Let people know the consequence of doing things the Nigerian way. Most people don’t know they are part of the problem. A lot sit in their comfortable couches watching news on TV at night, and they hear stories about their leaders, they condemn these leaders but if they get the opportunity to serve as well they might even be worse but they do not know that they need a fundamental paradigm shift themselves if things must change.
Every citizen is a potential public servant and leader. I believe it was in Game of Thrones where I heard the aphorism that “if one must lead one day let him first learn how to follow.” That was what Lord Commander Mormont once tried to teach Jon Snow while they were on one of their missions in search of wildlings because he could tell that Jon Snow would be Lord Commander someday. Let’s be good followers in order to be better leaders.

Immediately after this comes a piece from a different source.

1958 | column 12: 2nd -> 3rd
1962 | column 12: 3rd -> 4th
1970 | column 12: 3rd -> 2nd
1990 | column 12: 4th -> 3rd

Let’s change ourselves and we will change our society.
I considered it pertinent to express the above perspective after considering that it would amount to gross Hubris to simply assert that being in one’s hey days is enough prerequisite to step into roles of leadership. Indeed that will not cut it if there is no deep reflection on the current traits of today’s leaders that has led to Nigeria’s current bleak outlook. Infact we have some youths in certain strategic positions today but they’re just as bad as their forebears, and most of the older ones in governance took their first steps into the corridors of power while they were very young, so I do not refuse to pay cognizance to this fact. Yet they have done their bit and should let the upcoming generation on the sidelines do theirs, as long as they prove to be worthy, as indeed many are worthy and ready if given the opportunity. Arise O compatriots.
- Muhammed Belgore is a lawyer passionate about Nigeria and its general social justice.